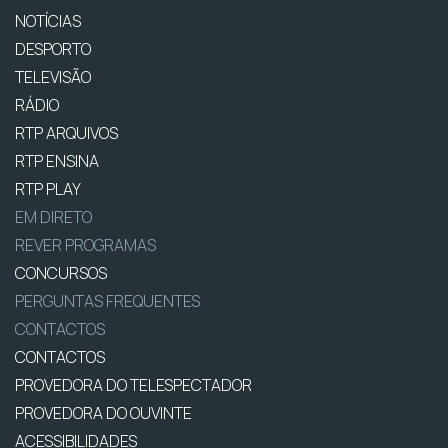
NOTÍCIAS
DESPORTO
TELEVISÃO
RÁDIO
RTP ARQUIVOS
RTP ENSINA
RTP PLAY
EM DIRETO
REVER PROGRAMAS
CONCURSOS
PERGUNTAS FREQUENTES
CONTACTOS
CONTACTOS
PROVEDORA DO TELESPECTADOR
PROVEDORA DO OUVINTE
ACESSIBILIDADES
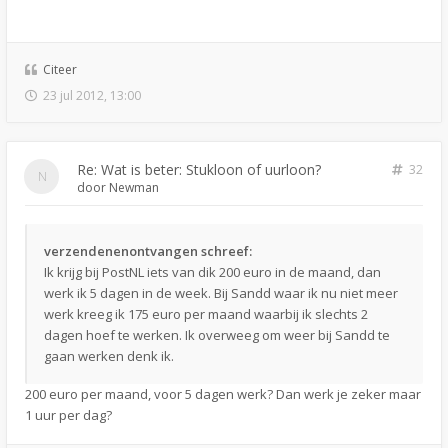
Citeer
23 jul 2012, 13:00
Re: Wat is beter: Stukloon of uurloon?
32
door
Newman
verzendenenontvangen schreef:
Ik krijg bij PostNL iets van dik 200 euro in de maand, dan
werk ik 5 dagen in de week. Bij Sandd waar ik nu niet meer
werk kreeg ik 175 euro per maand waarbij ik slechts 2
dagen hoef te werken. Ik overweeg om weer bij Sandd te
gaan werken denk ik.
200 euro per maand, voor 5 dagen werk? Dan werk je zeker maar
1 uur per dag?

########

→ Request: Rewrite the listing from its start up to and including the line with "ACESSIBILIDADES", substituting "EPISÓDIOS" for "PROGRAMAS" and changing nothing else. Omit the pictures from your answer.

→ Written solution:
NOTÍCIAS
DESPORTO
TELEVISÃO
RÁDIO
RTP ARQUIVOS
RTP ENSINA
RTP PLAY
EM DIRETO
REVER EPISÓDIOS
CONCURSOS
PERGUNTAS FREQUENTES
CONTACTOS
CONTACTOS
PROVEDORA DO TELESPECTADOR
PROVEDORA DO OUVINTE
ACESSIBILIDADES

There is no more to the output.